Start of Block
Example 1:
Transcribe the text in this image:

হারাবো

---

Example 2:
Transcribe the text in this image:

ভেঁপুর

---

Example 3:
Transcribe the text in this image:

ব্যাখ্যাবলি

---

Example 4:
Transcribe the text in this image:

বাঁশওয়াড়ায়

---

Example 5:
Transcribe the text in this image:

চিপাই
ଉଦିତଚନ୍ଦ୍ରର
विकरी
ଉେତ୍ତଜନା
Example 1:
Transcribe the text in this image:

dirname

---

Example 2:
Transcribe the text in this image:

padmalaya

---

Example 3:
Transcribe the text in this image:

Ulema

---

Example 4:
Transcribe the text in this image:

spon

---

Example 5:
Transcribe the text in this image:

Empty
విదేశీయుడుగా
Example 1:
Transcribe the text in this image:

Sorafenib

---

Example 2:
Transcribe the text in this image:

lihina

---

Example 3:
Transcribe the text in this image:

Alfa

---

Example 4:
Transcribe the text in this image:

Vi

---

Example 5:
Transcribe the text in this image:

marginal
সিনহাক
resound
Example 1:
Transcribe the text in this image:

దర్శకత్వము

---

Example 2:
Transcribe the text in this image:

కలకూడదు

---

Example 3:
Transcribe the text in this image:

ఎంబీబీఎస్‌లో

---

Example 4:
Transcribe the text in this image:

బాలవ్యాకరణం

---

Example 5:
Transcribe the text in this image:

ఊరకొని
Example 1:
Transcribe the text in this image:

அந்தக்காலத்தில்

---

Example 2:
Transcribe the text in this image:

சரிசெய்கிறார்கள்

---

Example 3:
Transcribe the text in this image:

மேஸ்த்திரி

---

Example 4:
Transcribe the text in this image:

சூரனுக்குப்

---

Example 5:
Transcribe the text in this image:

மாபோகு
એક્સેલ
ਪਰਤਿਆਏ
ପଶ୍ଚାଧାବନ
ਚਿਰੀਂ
End of Block
EXERCISE DESCRIPTION
Exactly as they appear above, write out all of the lines.

ANSWER BOX
Example 1:
Transcribe the text in this image:

হারাবো

---

Example 2:
Transcribe the text in this image:

ভেঁপুর

---

Example 3:
Transcribe the text in this image:

ব্যাখ্যাবলি

---

Example 4:
Transcribe the text in this image:

বাঁশওয়াড়ায়

---

Example 5:
Transcribe the text in this image:

চিপাই
ଉଦିତଚନ୍ଦ୍ରର
विकरी
ଉେତ୍ତଜନା
Example 1:
Transcribe the text in this image:

dirname

---

Example 2:
Transcribe the text in this image:

padmalaya

---

Example 3:
Transcribe the text in this image:

Ulema

---

Example 4:
Transcribe the text in this image:

spon

---

Example 5:
Transcribe the text in this image:

Empty
విదేశీయుడుగా
Example 1:
Transcribe the text in this image:

Sorafenib

---

Example 2:
Transcribe the text in this image:

lihina

---

Example 3:
Transcribe the text in this image:

Alfa

---

Example 4:
Transcribe the text in this image:

Vi

---

Example 5:
Transcribe the text in this image:

marginal
সিনহাক
resound
Example 1:
Transcribe the text in this image:

దర్శకత్వము

---

Example 2:
Transcribe the text in this image:

కలకూడదు

---

Example 3:
Transcribe the text in this image:

ఎంబీబీఎస్‌లో

---

Example 4:
Transcribe the text in this image:

బాలవ్యాకరణం

---

Example 5:
Transcribe the text in this image:

ఊరకొని
Example 1:
Transcribe the text in this image:

அந்தக்காலத்தில்

---

Example 2:
Transcribe the text in this image:

சரிசெய்கிறார்கள்

---

Example 3:
Transcribe the text in this image:

மேஸ்த்திரி

---

Example 4:
Transcribe the text in this image:

சூரனுக்குப்

---

Example 5:
Transcribe the text in this image:

மாபோகு
એક્સેલ
ਪਰਤਿਆਏ
ପଶ୍ଚାଧାବନ
ਚਿਰੀਂ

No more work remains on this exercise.